En 2003, l’enquête sur cette affaire a été de nouveau ouverte, sur recommandation du médiateur albanais. Cette enquête a conclu que trois anciens employés du ShIK, Arben Sefgjini, Budion Meçe et Ilir Kumbaro (ce dernier ayant quitté le pays, probablement en 1997), s’étaient rendus coupables de « forfaiture » et de « torture » (articles 248 et 86 du Code pénal) sur la personne de Remzi Hoxha, et à l’encontre de deux autres hommes, Ziso Kristopulli et Avdyl Loshaj, également détenus en octobre 1995, mais libérés peu de temps après.

Cependant, en application de la loi d’amnistie n° 8202 adoptée en mars 1997, qui couvrait ces deux infractions, les charges retenues contre les trois hommes ont été abandonnées. En mai 2004, Arben Sefgjini et Budion Meçe ont été libérés sur décision judiciaire. Les trois hommes n’ont pas été inculpés de meurtre, ni de torture ayant entraîné la mort – crimes non couverts par la loi d’amnistie – parce que l’enquête n’a pas établi si Remzi Hoxha était mort ou non. Amnesty International considère que maintenant tout doit être mis en œuvre pour obtenir les éléments qui permettront de connaître le sort qui a été réservé à Remzi Hoxha.

L’organisation s’oppose, par principe, à l’impunité pour les auteurs d’actes de torture ou pour les personnes soupçonnées de tels actes, et elle considère que la loi d’amnistie n° 8202, en incluant les actes de torture (autres que ceux ayant entraîné la mort) viole les traités internationaux relatifs aux droits humains ratifiés par l’Albanie, dont la Convention des Nations unies contre la torture et autres peines ou traitements cruels, inhumains ou dégradants.

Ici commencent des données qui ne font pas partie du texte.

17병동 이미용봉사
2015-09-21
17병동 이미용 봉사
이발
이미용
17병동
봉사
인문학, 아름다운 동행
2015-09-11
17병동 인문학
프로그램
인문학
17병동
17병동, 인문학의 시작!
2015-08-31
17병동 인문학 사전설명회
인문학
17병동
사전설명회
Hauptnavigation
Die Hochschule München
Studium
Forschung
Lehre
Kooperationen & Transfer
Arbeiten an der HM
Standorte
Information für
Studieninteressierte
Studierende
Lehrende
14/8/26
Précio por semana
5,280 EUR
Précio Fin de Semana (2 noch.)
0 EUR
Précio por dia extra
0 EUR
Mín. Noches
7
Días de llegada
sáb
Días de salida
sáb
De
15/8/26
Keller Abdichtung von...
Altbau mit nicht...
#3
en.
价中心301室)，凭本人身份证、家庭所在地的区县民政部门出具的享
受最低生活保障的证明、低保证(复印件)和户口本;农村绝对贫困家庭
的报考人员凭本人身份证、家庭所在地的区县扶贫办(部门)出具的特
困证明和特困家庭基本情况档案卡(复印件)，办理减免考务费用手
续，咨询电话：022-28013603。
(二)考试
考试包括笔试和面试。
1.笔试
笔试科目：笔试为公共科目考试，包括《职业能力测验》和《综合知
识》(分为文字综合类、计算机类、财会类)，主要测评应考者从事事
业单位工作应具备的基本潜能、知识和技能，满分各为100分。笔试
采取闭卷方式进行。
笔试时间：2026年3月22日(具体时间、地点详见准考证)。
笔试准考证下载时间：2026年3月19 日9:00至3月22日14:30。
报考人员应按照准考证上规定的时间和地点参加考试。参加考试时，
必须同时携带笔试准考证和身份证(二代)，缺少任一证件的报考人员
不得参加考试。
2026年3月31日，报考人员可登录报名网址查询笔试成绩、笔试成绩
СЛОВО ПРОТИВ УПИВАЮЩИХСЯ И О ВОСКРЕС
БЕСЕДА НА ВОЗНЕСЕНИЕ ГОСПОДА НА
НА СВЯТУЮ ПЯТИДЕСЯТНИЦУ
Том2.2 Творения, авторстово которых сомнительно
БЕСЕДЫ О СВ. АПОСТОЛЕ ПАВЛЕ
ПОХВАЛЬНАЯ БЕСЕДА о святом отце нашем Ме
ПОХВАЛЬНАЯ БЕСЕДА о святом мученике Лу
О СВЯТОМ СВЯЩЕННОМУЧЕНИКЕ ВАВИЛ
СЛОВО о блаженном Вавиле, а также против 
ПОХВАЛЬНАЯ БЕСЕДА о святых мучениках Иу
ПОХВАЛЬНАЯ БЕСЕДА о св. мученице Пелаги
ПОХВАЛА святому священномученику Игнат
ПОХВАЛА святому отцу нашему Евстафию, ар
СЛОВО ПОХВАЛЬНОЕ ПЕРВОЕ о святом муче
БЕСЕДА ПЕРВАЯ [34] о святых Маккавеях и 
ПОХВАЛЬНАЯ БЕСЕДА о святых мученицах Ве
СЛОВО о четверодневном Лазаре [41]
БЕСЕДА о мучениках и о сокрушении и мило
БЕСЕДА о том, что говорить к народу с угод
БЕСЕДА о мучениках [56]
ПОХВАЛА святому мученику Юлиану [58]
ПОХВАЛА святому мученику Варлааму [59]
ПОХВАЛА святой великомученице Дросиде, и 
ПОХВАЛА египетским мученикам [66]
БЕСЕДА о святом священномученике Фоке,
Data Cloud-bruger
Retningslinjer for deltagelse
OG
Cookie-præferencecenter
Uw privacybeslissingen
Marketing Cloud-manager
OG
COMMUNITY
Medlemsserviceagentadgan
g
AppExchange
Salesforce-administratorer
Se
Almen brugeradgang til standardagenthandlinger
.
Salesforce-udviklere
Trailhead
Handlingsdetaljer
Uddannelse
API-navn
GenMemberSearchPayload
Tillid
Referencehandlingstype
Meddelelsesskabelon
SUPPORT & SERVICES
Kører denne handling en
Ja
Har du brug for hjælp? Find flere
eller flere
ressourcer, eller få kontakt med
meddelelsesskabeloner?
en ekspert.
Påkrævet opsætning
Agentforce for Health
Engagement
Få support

« Disparitions » - Violations du droit international relatif aux droits humains

Les « disparitions » constituent des violations de la législation et des normes internationales relatives aux droits humains. L’article 1, alinéa 2, de la Déclaration sur la protection de toutes les personnes contre les disparitions forcées adoptée par l’Assemblée générale des Nations unies en 1992 dispose que la disparition forcée « constitue une violation des règles du droit international, notamment celles qui garantissent à chacun le droit à la reconnaissance de sa personnalité juridique, le droit à la liberté et à la sécurité de sa personne et le droit de ne pas être soumis à la torture ni à d’autres peines ou traitements cruels, inhumains ou dégradants. L’article dispose que la disparition forcée « viole en outre le droit à la vie ou le met gravement en danger ». L’article 13 de la Déclaration dispose qu’une enquête doit pouvoir être menée « tant qu’on ne connaît pas le sort réservé à la victime d’une disparition forcée ».

Les « disparitions » sont également des actes d’une extrême cruauté qui affectent tant les victimes que leur famille et leurs amis. La souffrance continue des proches d’un « disparu », qui demeurent dans l’ignorance de ce qu’il est advenu d’un être qui leur était cher, s’apparente, aux termes de l’article 3 de la Convention européenne de sauvegarde des droits de l’homme et des libertés fondamentales, à une violation de leur droit à ne pas être soumis à la torture ou à un traitement cruel, inhumain ou dégradant.

En avril 2005, face à l’incapacité des autorités albanaises à faire toute la lumière sur le sort de Remzi Hoxha et à déférer à la justice les personnes soupçonnées d’être responsables de sa « disparition », Amnesty International a soumis son cas au Groupe de travail des Nations unies sur les disparitions forcées ou involontaires du Haut-Commissariat des Nations unies aux droits humains.